Çok değil bir kaç gün önce
Gençlik ve Spor Bakanlığı koridorlarında tarihin derinliklerinden gelen, başarıları ile Türk bayrağını göndere çektiren kişilerin ayak sesleri vardı. Hatırlanmış olmanın mutluluğu ile gururlu ve vakur bir şekilde huzura geldiler.
Gençlik ve Spor Bakanı Akif Çağatay Kılıç, "Şampiyonlar onur konuğumuz'' programı üçüncüsünde
Olimpiyat, Dünya ve Avrupa Şampiyonalarında kürsüye çıkanlarla bir araya geldi.
Bakan, gösterişi pek sevmiyor.
Tabiri caizse; 'Şov' açık değil. Her yaptığını,
"Kör parmağım gözüne'' dercesine basın önünde gerçekleştirmekten kaçınıyor. Eski şampiyonlarla buluşması da öyle oldu.
1992'de
Barcelona'da yapılan
Olimpiyat Oyunları'nda Türkiye'ye Olimpiyatlar'da ilk madalyayı kazandıran kadın sporcu
Hülya Şenyurt'un söyledikleri şimdiki ve gelecekteki sporculara nasihat şeklindeydi. Judo'da 48 kiloda bronz madalya kazandırarak şeref kürsüsüne çıkan
Şenyurt, "Bu diyalog ortamını 1000 cumhuriyet altınına değişmem. Sizlere böyle bir projeyi başlattığınız için teşekkür ediyorum'' diyerek maneviyatın önemine değindi.

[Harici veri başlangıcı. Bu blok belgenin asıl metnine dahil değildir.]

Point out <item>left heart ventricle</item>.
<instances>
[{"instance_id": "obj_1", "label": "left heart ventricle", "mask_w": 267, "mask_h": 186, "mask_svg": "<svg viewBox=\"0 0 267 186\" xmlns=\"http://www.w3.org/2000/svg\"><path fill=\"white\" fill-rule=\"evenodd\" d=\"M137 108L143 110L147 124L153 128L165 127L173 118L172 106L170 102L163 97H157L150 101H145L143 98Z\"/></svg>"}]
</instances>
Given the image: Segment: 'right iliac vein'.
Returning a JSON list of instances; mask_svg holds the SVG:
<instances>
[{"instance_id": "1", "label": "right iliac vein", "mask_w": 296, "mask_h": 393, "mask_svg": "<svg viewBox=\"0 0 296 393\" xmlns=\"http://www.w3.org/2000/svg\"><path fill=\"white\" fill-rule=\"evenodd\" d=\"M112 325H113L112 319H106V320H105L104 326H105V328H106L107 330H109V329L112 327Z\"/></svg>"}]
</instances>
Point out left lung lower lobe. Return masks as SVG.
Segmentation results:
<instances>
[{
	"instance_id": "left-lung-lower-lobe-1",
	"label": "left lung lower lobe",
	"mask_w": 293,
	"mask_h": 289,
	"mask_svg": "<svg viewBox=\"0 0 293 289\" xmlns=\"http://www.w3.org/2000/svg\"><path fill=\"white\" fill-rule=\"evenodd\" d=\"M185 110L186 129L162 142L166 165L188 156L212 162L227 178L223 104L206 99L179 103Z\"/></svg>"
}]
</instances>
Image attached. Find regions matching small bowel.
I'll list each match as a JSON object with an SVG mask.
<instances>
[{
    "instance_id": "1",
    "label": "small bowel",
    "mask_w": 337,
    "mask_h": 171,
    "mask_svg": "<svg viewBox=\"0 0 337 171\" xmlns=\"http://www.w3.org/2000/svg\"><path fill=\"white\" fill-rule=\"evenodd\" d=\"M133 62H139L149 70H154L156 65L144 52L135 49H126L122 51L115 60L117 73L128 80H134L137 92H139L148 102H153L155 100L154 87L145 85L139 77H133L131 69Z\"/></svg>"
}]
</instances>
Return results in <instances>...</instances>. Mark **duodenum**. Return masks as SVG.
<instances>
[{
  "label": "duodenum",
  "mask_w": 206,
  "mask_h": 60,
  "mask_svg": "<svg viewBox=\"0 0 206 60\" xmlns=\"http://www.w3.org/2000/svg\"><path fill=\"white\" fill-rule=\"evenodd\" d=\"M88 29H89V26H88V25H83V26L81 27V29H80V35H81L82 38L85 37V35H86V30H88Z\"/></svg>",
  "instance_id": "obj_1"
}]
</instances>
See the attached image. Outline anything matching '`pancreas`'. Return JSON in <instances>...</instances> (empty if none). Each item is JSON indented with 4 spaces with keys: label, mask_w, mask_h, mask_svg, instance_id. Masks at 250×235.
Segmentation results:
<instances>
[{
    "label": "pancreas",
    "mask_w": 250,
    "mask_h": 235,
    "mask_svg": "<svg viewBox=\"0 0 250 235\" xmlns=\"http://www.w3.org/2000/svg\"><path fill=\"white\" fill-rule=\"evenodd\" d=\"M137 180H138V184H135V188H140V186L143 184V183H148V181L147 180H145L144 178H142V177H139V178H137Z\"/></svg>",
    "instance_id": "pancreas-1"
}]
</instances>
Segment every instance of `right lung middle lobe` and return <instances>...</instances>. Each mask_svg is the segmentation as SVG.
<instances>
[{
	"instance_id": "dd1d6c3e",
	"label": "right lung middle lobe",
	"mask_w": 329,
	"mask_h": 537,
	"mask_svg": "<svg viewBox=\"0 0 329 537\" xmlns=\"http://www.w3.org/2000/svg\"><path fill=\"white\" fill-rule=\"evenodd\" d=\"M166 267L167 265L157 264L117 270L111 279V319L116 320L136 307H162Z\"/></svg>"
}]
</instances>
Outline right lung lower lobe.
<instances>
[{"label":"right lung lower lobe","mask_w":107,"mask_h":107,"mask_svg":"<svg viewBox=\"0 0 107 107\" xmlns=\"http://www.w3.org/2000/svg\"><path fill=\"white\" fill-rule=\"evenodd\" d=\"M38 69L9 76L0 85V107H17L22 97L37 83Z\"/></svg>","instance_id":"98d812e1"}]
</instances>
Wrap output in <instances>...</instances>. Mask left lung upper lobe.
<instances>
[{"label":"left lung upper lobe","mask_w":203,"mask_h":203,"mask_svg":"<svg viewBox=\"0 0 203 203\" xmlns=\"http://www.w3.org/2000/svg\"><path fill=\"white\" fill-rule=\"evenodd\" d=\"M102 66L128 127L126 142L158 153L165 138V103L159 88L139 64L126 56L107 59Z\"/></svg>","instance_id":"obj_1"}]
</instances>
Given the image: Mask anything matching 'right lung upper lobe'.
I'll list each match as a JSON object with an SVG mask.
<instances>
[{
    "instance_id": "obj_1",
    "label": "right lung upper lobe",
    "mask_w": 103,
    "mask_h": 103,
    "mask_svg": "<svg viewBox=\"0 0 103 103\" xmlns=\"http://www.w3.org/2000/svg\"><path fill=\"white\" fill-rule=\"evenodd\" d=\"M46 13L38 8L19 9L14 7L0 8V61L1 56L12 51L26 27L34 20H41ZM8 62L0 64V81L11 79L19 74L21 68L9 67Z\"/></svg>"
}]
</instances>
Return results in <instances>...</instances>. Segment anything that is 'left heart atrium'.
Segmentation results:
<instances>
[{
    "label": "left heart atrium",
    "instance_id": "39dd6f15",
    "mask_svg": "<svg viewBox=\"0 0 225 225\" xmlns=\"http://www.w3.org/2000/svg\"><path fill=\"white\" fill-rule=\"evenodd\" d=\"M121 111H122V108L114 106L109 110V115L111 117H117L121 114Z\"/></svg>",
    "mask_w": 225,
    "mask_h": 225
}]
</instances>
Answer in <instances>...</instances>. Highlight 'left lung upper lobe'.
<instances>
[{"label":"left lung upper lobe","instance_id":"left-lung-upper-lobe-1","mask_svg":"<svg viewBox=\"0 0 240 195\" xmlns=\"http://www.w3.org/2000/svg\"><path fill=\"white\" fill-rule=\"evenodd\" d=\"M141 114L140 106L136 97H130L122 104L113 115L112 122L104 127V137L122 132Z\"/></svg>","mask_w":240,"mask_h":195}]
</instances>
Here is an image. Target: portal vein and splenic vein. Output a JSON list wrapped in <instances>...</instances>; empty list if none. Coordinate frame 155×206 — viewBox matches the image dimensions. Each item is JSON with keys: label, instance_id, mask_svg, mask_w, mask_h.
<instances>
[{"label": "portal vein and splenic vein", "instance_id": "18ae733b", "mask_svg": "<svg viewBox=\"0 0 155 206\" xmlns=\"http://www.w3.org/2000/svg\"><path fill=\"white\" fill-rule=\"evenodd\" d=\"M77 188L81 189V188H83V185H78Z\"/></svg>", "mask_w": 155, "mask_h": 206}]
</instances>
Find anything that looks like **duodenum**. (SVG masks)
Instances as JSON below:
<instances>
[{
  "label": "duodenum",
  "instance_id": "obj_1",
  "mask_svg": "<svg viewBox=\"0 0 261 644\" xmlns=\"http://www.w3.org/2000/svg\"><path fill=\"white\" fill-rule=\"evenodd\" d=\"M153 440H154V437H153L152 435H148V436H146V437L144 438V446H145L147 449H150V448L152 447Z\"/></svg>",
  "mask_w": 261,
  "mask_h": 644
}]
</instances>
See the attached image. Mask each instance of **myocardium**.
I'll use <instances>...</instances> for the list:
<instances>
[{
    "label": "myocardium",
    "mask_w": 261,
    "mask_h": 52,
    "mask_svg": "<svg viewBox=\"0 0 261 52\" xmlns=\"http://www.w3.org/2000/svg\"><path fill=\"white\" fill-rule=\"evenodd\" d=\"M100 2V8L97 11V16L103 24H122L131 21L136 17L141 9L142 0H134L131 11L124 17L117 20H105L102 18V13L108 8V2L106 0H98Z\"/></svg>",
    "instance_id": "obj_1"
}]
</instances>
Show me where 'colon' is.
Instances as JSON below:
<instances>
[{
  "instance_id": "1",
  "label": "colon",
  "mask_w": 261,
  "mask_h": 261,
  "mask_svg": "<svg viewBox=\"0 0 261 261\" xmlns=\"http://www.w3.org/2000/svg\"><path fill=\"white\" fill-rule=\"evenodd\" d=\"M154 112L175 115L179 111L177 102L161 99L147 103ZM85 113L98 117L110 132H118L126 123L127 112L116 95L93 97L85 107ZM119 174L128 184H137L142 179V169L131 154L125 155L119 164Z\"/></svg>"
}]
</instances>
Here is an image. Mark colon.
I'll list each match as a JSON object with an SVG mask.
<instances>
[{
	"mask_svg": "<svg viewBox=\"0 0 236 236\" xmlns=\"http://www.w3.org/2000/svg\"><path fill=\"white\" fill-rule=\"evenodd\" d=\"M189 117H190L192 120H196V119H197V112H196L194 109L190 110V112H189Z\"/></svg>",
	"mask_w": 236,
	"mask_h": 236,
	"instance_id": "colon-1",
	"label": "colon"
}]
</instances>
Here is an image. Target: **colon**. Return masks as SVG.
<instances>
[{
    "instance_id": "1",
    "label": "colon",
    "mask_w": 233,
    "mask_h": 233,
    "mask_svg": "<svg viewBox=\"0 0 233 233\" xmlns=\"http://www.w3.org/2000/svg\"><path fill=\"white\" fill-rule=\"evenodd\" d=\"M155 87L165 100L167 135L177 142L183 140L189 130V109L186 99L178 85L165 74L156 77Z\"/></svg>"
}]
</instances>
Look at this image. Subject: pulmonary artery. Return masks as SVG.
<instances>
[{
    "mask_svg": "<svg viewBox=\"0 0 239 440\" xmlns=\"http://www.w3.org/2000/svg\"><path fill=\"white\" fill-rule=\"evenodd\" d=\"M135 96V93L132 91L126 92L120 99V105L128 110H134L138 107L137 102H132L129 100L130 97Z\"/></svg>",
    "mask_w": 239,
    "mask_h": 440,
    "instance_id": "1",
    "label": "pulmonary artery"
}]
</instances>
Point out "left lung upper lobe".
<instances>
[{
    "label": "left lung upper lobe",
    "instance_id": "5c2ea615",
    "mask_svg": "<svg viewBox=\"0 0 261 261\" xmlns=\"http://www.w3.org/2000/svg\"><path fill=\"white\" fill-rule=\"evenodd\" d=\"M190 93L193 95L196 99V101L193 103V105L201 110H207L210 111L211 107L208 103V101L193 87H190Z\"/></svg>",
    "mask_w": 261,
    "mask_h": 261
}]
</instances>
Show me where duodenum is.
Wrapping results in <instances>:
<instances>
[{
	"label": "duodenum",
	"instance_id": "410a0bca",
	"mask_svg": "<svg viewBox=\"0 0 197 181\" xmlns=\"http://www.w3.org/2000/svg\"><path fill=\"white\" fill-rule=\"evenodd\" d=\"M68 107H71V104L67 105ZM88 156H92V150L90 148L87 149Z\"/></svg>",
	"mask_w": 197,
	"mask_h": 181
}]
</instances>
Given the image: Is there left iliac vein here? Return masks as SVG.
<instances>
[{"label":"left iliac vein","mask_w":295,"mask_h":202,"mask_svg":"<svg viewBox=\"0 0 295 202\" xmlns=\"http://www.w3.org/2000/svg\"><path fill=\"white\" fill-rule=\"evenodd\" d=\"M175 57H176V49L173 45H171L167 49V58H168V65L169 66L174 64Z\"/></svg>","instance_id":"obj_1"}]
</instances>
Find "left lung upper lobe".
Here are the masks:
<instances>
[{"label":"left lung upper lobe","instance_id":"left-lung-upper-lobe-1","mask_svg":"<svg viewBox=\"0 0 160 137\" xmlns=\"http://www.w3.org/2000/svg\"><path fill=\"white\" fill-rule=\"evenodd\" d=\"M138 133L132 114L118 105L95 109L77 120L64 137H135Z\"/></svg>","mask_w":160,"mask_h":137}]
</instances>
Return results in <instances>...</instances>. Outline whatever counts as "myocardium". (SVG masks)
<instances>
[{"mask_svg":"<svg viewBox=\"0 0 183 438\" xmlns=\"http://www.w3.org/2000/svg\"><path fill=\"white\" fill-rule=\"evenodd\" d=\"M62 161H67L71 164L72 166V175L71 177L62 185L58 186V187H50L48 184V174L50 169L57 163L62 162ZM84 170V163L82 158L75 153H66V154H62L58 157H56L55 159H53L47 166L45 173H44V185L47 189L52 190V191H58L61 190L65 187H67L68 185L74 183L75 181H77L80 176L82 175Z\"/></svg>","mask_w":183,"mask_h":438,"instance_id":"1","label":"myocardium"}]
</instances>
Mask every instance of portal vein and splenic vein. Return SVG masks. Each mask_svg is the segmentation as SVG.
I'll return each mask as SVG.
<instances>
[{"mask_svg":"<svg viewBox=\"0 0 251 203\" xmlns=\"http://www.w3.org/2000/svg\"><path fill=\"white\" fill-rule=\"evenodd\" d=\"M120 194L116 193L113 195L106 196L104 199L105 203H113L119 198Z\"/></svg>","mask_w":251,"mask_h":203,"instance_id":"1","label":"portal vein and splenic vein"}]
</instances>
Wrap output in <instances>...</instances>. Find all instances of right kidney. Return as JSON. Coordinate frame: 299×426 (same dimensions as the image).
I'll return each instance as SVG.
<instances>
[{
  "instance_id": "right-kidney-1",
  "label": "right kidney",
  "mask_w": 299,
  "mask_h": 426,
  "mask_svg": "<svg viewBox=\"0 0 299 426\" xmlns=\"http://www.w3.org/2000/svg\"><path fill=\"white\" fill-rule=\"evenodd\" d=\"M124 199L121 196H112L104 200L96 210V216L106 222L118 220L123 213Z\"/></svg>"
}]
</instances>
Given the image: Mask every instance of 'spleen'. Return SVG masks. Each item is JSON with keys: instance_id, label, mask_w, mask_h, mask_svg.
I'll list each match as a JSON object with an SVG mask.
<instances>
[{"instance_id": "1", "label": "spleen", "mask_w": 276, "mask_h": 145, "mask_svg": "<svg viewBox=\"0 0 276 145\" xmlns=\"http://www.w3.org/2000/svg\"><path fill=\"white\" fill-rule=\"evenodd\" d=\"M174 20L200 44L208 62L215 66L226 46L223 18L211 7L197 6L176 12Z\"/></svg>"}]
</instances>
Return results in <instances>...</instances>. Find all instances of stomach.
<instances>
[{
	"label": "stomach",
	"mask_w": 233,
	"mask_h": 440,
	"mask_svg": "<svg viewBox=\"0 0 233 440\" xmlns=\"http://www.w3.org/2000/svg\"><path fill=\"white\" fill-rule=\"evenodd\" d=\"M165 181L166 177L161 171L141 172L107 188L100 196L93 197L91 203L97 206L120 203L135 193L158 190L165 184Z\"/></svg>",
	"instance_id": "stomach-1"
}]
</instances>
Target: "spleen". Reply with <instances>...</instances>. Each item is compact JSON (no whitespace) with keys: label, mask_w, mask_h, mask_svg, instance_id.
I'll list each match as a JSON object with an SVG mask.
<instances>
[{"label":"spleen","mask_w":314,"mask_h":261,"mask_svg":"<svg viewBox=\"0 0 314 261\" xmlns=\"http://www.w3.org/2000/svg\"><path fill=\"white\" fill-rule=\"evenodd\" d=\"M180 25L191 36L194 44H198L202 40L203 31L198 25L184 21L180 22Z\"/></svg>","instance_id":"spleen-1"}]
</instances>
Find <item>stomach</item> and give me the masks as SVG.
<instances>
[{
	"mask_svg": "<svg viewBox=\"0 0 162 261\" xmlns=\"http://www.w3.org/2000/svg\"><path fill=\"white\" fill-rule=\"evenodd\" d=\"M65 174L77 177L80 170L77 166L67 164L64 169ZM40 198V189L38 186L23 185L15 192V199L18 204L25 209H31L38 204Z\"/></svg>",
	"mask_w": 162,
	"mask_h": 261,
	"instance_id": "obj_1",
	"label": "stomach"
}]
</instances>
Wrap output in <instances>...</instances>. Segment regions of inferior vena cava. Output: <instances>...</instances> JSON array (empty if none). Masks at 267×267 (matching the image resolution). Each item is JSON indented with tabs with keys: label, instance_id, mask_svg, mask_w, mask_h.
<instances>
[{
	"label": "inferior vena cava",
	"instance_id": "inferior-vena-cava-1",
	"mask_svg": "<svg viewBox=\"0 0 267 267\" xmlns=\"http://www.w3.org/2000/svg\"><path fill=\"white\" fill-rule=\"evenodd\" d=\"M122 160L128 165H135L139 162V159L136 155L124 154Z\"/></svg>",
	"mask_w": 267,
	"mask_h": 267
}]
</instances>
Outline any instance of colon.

Şampiyonlara sahip çıkmak gerçekten de çok önemli. Kendine has güreş teknikleri ile dünya ve Avrupa şampiyonu olma başarısını gösteren Ali Rıza Alan da
"Geçmiş dönemlerde bu tip kabuller ve bir araya gelmeler olmadı. Bu onur verici'' diyerek sahip çıkılmanın mutluluğunu dile getiren isim oldu.
Elbette şampiyonlar geçmişle gelecek arasında kurulacak köprünün en sağlam taşları olacak. Yeter ki, onları şov malzemesi yapmayalım.
Yeter ki onları
"adet yerini bulsun'' diyerek gündeme almayalım.
Bakan Akif Çağatay Kılıç da eski şampiyonlara yönelik yaptığı konuşmasının arasında
"Sohbet edip ayrılanlardan olmayacağız.
Başarılar kitapta kalmamalı" diyerek bu mesajı vermiş oldu.